In quella occasione, lo scorso 16 maggio, Bonafede ha indicato la massima istituzione dell’avvocatura come un fattore di equilibrio e di stabilità nei rapporti tra la politica e il sistema giustizia. E tale riconoscimento ha tanto più valore se si considera la distanza, che pure esiste, in materia di politica giudiziaria, tra la stessa avvocatura e l’attuale esecutivo. «Ci sono cose che condividiamo e altre che non condividiamo, ma il rapporto deve essere basato sulla lealtà e sull’offrire un’alternativa valida quando non siamo d’accordo», ha detto Mascherin in quell’occasione. Proprio considerata la differenza tra le vedute degli avvocati e quelle del governo, in particolare sul processo penale, il riconoscimento del guardasigilli dimostra come il ruolo dell’avvocatura sia comunque irrinunciabile.

L’inaugurazione di domani si terrà a Villa Aurelia, a partire dalle 11, e dopo la cerimonia vera e propria si svolgerà un confronto su un tema che forse dà sostanza e contenuto proprio a quel ruolo di mediazione civile prima ricordato. Il titolo, “Garantismo: un’idea di Stato”, rimanda a un intervento firmato l’ 11 maggio da Mascherin sul Corriere della Sera, in cui il presidente del Cnf argomenta, da una parte, la distinzione tra garantismo e innocentismo e, dall’altra, il valore profondo che la cultura delle garanzie ha non solo rispetto alla mediatizzazione del processo penale, ma anche riguardo al più generale rapporto tra Stato e cittadino.

È questa un’idea riecheggiata più volte negli interventi di Mascherin alle cerimonie inaugurali della giustizia, e in particolare in quella svolta il 15 febbraio scorso presso la Corte dei conti. Come aveva detto anche altre volte, Mascherin ha ribadito in quella occasione che la cultura del sospetto è il peggior antidoto all’illegalità, e che passi avanti contro i fenomeni di criminalità economica si compiono solo con «un contratto tra Stato e cittadino fondato sul reciproco affidamento», anziché sulla riserva del sospetto.

Proprio in tale principio è il nucleo ultimo della differenza tra avvocatura e attuale governo anche sulla giustizia penale.
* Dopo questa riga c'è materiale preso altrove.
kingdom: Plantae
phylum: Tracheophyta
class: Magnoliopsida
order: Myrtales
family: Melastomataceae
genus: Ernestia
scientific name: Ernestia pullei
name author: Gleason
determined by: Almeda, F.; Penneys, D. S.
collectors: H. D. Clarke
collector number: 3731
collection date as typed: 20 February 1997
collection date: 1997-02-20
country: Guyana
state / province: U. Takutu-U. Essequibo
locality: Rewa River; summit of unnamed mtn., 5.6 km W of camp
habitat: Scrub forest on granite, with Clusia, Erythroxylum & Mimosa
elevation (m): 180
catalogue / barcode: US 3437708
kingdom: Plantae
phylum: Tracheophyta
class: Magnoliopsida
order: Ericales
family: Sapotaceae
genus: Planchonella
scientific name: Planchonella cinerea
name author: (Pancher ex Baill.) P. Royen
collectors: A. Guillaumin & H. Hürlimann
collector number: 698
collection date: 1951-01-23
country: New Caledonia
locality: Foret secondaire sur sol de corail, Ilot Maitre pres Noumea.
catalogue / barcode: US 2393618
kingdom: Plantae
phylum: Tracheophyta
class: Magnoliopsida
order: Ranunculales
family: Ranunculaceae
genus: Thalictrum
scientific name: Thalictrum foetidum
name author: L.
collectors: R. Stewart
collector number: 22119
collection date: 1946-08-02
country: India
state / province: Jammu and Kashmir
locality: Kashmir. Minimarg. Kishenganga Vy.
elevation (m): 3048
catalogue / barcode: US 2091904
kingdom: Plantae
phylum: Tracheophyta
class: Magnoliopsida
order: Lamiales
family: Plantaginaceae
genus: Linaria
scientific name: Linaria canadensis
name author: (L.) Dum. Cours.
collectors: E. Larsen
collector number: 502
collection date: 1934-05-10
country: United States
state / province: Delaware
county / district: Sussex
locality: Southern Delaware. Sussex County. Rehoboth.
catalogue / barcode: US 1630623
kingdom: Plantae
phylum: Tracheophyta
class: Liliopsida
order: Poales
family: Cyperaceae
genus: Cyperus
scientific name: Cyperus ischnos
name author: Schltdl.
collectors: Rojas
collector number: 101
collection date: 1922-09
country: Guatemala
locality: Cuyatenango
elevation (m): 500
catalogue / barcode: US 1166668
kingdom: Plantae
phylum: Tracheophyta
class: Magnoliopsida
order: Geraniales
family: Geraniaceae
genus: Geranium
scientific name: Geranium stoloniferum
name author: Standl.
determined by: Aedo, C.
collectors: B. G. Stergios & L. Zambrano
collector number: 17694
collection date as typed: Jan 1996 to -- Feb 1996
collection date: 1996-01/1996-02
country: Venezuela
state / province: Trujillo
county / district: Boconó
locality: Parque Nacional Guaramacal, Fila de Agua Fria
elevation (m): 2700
Fidarsi è l’opposto che vedere ovunque l’insidia della corruzione. Alcuni provvedimenti contestati dall’avvocatura, come diverse delle norme della “spazza corrotti”, scontano lo scarto fra le due visioni ricordate. Un rapporto costruttivo fra politica e avvocatura non basta, ma è il presupposto indispensabile perché quella visione basata sulla diffidenza si rovesci nel suo contrario. Non è alle viste un cambio di strategia, da parte di Bonafede e del suo Movimento, dalla repressione del malaffare alla cultura dell’affidamento, ma i riconoscimenti arrivati, da parte del ministro, nei confronti dell’avvocatura, sono appunto un primo indispensabile passo.